In defence of the Oshawa brain trust the buyer was from Toronto.....go figure


----------



## hollowbody (Jan 15, 2008)

ccuwan said:


> Hey HB....Fact is it is a JD (Jerry Donahue) tele.......soft V neck, vintage frets, strat neck pickup, standard tele bridge, bound body and specialized 5 way switching. Now maybe it is also a JV but I think the JV stuff came before the E series and mine was built in the 90s. Very very sweet guitar though and I couldn't be happier.
> 
> After buying it from a seller in the Boston area it arrived with an excellent hard case and a pair of Custom Shop pickups installed which were both unexpected......bonus!!!
> 
> In defence of the Oshawa brain trust the buyer was from Toronto.....go figure


Ahh, makes sense. I wasn't thinking straight. Yeah, those are sweet axes!
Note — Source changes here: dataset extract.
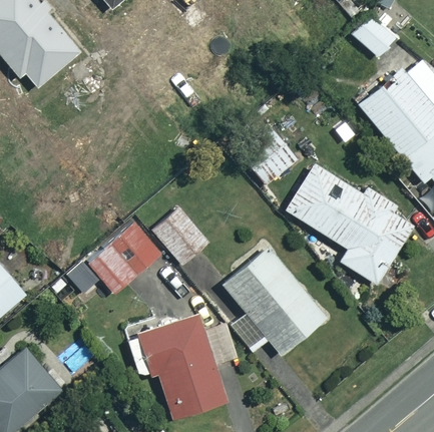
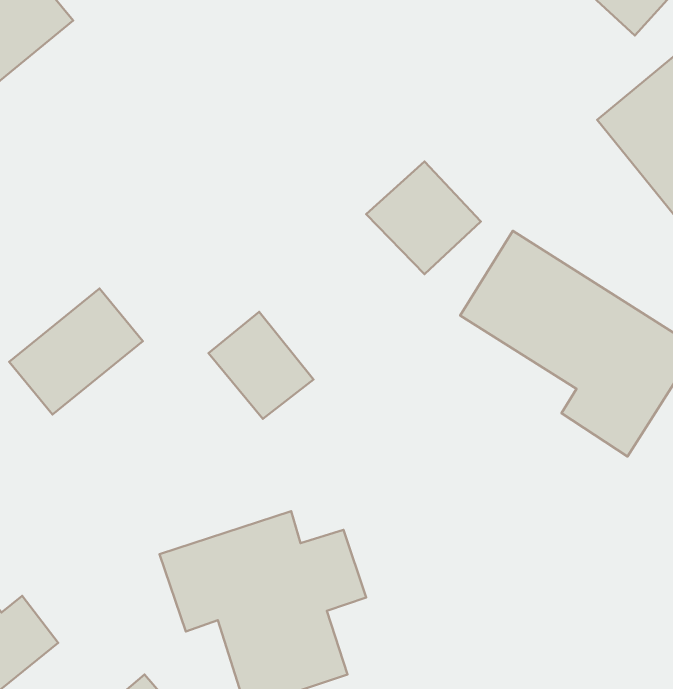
building: [90,226,161,293] -> [9,288,143,414]
building: [222,246,325,354] -> none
As for Toronto, there's a lot of C0 in the air. It makes some of us do silly things


----------



## ccuwan (Jul 9, 2008)

Thanks HB
I'm about to swap out the 5 way system and set it up with a 3 way and all the right stuff like cts pots, PIO cap Oak Grigsby switch etc. Bought a full exchange kit from Jon Moore. Also bought an extra plate and knobs so I can swap the 5 way back in if I choose with very little effort. Figure it might help somewhere down the road should I choose to sell as well but right now that's the last thing on my mind. This is the nicest playing guitar I think I've owned.....or maybe I'm just overzealous like when you have a new lover.....oh well it's great right now!!!


----------